● **BRIEF A**
Answer these questions using the lease clause on assignment to an Affiliate, one answer per line and marked the same way:
(i) To whom may Tenant assign the Lease or sublet without the prior consent of Landlord?
(ii) What must any guarantor of the Lease reaffirm?
(iii) What kind of fees is named as included in the costs Tenant must pay?
● **BRIEF B**
From the lease clause on assignment to an Affiliate, copy the part starting at "9.8.2   a fully executed" and ending at "limitation attorneys’ fees.".
● **BRIEF C**
Resume the lease clause on assignment to an Affiliate after its last sentence.

● **PASSAGE SHOWN**
• • • •
9.8   Notwithstanding the foregoing provisions of this Article to the contrary, Tenant shall be permitted to assign this Lease, or sublet all or a portion of the Premises, to an Affiliate of Tenant without the prior consent of Landlord, if all of the following conditions are first satisfied:
 
9.8.1   Tenant shall not then be in default under this Lease beyond any applicable grace or cure periods;
 
9.8.2   a fully executed copy of such assignment or sublease, the assumption of this Lease by the assignee or acceptance of the sublease by the sublessee, and such other information regarding the assignment or sublease as Landlord may reasonably request, shall have been delivered to Landlord;
 
9.8.3   the Premises shall continue to be operated solely for the use specified in the Reference Page or other use acceptable to Landlord in its sole discretion;
 
9.8.4   any guarantor of this Lease reaffirms that its Guaranty remains in full force and effect; and
 
9.8.5   Tenant shall pay all costs reasonably incurred by Landlord in connection with such assignment or subletting, including without limitation attorneys’ fees.
• • • •
● **RECORDED DATA**
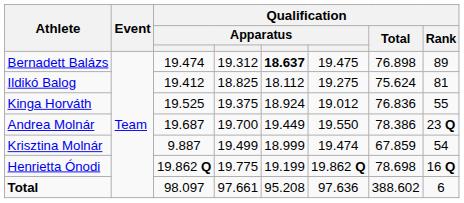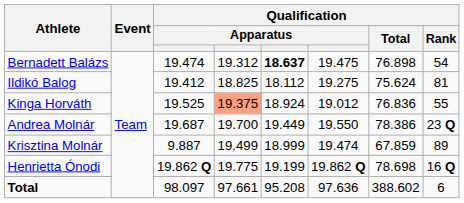Bernadett Balázs | Qualification / Rank: 89 -> 54
Kinga Horváth | column 4: no background -> lightsalmon background
Krisztina Molnár | Qualification / Rank: 54 -> 89
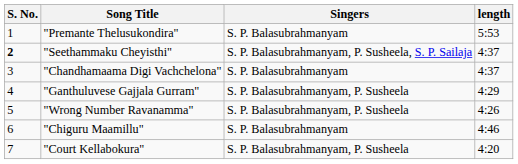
• • • •
● **EXERCISE RESPONSE A**
(i) An Affiliate of Tenant
(ii) That its Guaranty remains in full force and effect
(iii) Attorneys' fees

● **EXERCISE RESPONSE B**
9.8.2   a fully executed copy of such assignment or sublease, the assumption of this Lease by the assignee or acceptance of the sublease by the sublessee, and such other information regarding the assignment or sublease as Landlord may reasonably request, shall have been delivered to Landlord;
 
9.8.3   the Premises shall continue to be operated solely for the use specified in the Reference Page or other use acceptable to Landlord in its sole discretion;
 
9.8.4   any guarantor of this Lease reaffirms that its Guaranty remains in full force and effect; and
 
9.8.5   Tenant shall pay all costs reasonably incurred by Landlord in connection with such assignment or subletting, including without limitation attorneys’ fees.

● **EXERCISE RESPONSE C**
Tenant acknowledges (and, at Landlord’s request, at the time of such assignment or subletting shall confirm) that in each instance Tenant shall remain liable for performance of the terms and conditions of the Lease despite such assignment or subletting.  As used herein the term “Affiliate” shall mean an entity which (i) directly or indirectly controls Tenant or (ii) is under the direct or indirect control of Tenant or (iii) is under common direct or indirect control with Tenant, (iv) is the successor in interest to Tenant by way of merger or consolidation, or by sale of all of the stock of Tenant or of all of the assets of Tenant, so long as the tangible net worth of the surviving or successor entity following such transaction is at least as much as the tangible net worth of Tenant immediately preceding the transaction or at the Commencement Date, whichever is higher.  Control shall mean ownership of fifty-one percent (51%) or more of the voting securities or rights of the controlled entity.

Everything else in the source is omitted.